И предсказание его сбылось в точности — я глаза вытаращила, что, вероятно, сделал бы любой другой на моем месте, так как стены теперь были темно-лиловые, выглядели будто обитые бархатом, и вообще комната смахивала на фамильный склеп баронов. Я бросила взгляд на мастера, и все, что я смогла из себя выдавить, уместилось в коротком междометии «хм». Мастер ответил мне тем же, то есть — бросив косой взгляд на мое лицо, он тоже сказал «хм».

Мы постояли молча, как и полагается в склепе.

Потом я спросила, что же нам теперь делать. Оживившись, он сказал, что у него неожиданно родилась идея. Я полюбопытствовала — а именно? И мастер предложил пройтись по стенам, поверху светло-зеленой краской: этот цвет мягкий, успокаивающий, и в специальной литературе говорится, что очень здоровый для глаз и для нервов. Он все больше загорался, и, когда стал вдохновенно расписывать, какие красивые и приятные сны будут мне сниться в этой комнате, какие гармоничные и уравновешенные книги буду я здесь писать, притом безо всяких усилий, я почувствовала, что загораюсь и я и сдаюсь на милость победителя.

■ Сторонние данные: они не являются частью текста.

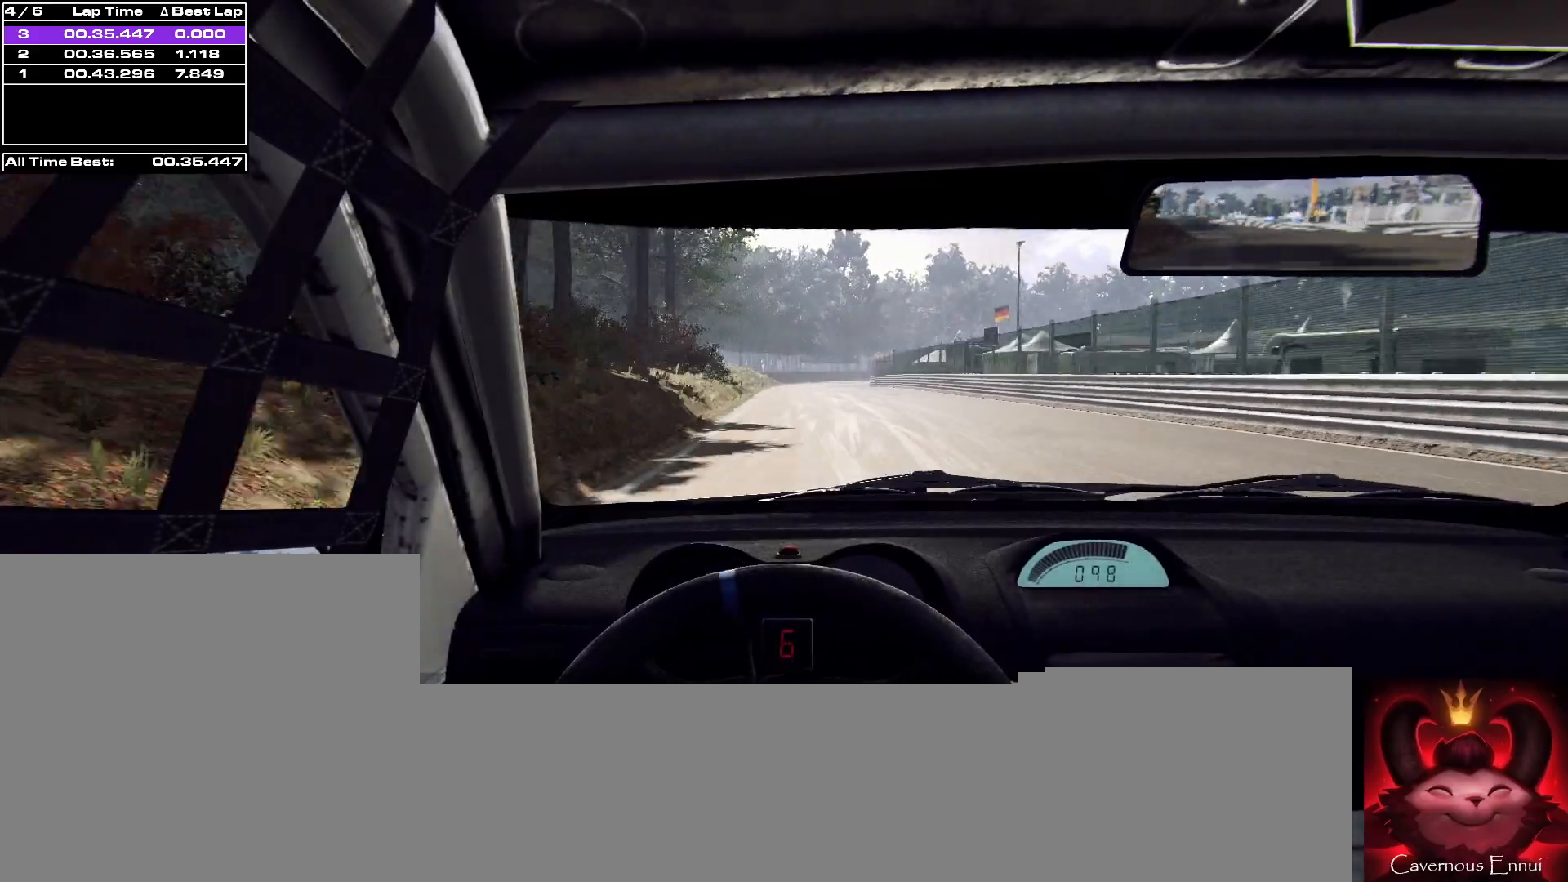
{"buttons": [], "left_stick": "center", "right_stick": "up", "events": [[300, "left_stick", "right"], [433, "left_stick", "center"]]}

Я сказала — будь по его, и мы ударили по рукам.

Так комната стала такой, какая она сейчас, нежно-зеленой, и этот цвет в самом деле приятен для глаз и действует успокоительно. И если я порой чего-то боюсь, так только того, что в один прекрасный день опрокинется цветочная ваза и ненароком зальет стену, отчего смешаются все три краски, или когда-то стена обдерется и сквозь спокойную зелень проглянет мрачная лиловая краска или огненная.

Журналист обвел взглядом комнату и спросил, то ли это помещение, о котором идет речь. Я подтвердила — то самое. Он со знанием дела отметил, что качество ремонта не очень высокое (и это факт), а потом, видно из опасения, не обидит ли меня его замечание, поспешил добавить, что вообще это одна из самых наболевших проблем, и не преминул отвести душу, вкратце сообщив мне о невзгодах своих родителей, у которых жуликоватый маляр вообще бросил ремонт квартиры на полпути и скрылся в неизвестном направлении.

Наш разговор протекал очень оживленно и дружески, пока молодой журналист не спохватился, что от вопроса о взаимосвязи личности писателя с творчеством мы неведомо каким путем дошли до ремонтных работ. Он смущенно смотрел на меня, и я так же взирала на него, тоже не ведая, как это произошло.

Он взглянул на часы, потом в блокнот и, откашлявшись, сказал, что следующий вопрос в известной мере связан с предыдущим, то есть — не могу ли я по возможности кратко (он, наверно, уже заторопился на автобус) сформулировать, как в меня входят внешние впечатления. И я ответила, что могу сказать это буквально в двух словах. Он глянул на меня поверх очков: то есть? Я призналась, что происходит это самым прямым путем. Однако он желал знать конкретно — как — и этим опять загнал меня в тупик, поскольку дать определение этому процессу я не умела. И, взглянув на часы еще раз и, как мне показалось, со вздохом, он сказал, что на худой конец я могу говорить и пространно, а уж он потом сам вылущит ядро, и, ободряя меня, повторил еще раз, что, само собой, я могу говорить что и как мне заблагорассудится. Я робко заикнулась: хватит ли у него терпения выслушать в виде иллюстрации еще одну маленькую сценку? Мне казалось, что при этих моих словах он вздохнул второй раз, так как эпизоды и притчи, видно, уже стали его утомлять. Но вслух он выразил готовность выслушать решительно все, что пожелают ему изложить.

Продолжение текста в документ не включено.